Jessica Clémençon (F, Windsor)
PER: 37.0; PPG: 19; Outstanding stat: blocks (44, 2nd in CIS)
Clémençon helped lead her team to a second-place national finish last year, after a near-perfect season; she was CIS rookie of the year last season, and OUA player of the year this year. Her length, strong mid-range jumper, hard finish, and tenacity all work in her favour. She feeds well off of her strong Lancer supporting cast, often slashing through the post for dish passes and offensive rebounds, and is difficult to out-race in the full court. While she is no stranger to physicality, however (her experience in her native France prepared her well for the physical style of CIS play), an excessively pushy post -- especially one equal to her length and athleticism -- can frustrate her and throw her off her game. Ultimately, though, it takes a full team to stop her -- and a full-team defensive mentality -- which is why she has done so well in both stats and wins this year (and, ultimately, earned her 2nd-place PER ranking).

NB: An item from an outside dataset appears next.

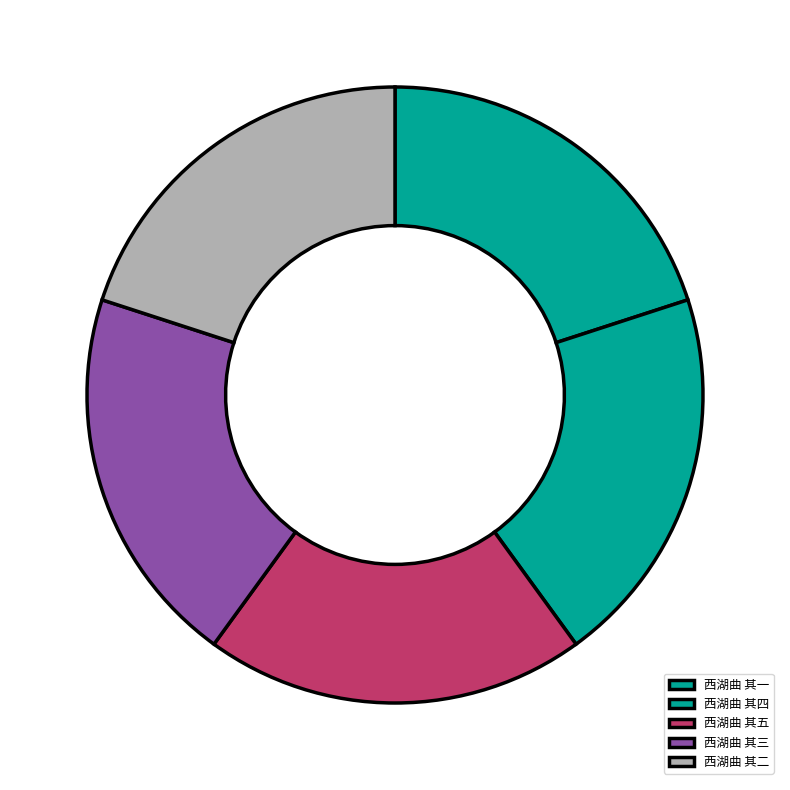

Does any single category account for the majority?

No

Justine Colley (G, St. Mary's)
PER: 40.0; Outstanding stat: PPG, points, free throws, and field goals (all first in the CIS)
The stats say it all in this case: Justine Colley is a scoring juggernaut. She has scored 30-plus points on six separate occasions (with an incredible personal-best 43 point performance against Acadia in November) with a 46.4% field goal percentage and 35.7% 3pt percentage on the season. She is only 5'9", but can post smaller guards (and medium-sized wings) as easily as she takes long distance shots, and her versatility is what serves her such great favour in this league. As for shortcomings? Well, anyone can be stopped... in theory. She's been held to twelve points once (her season low), seventeen twice, and 19 once... and in a 20-game season, that's saying something. Let's just say "double team" and "deny" are, and will continue to be, two key terms in scouting reports for now and years to come.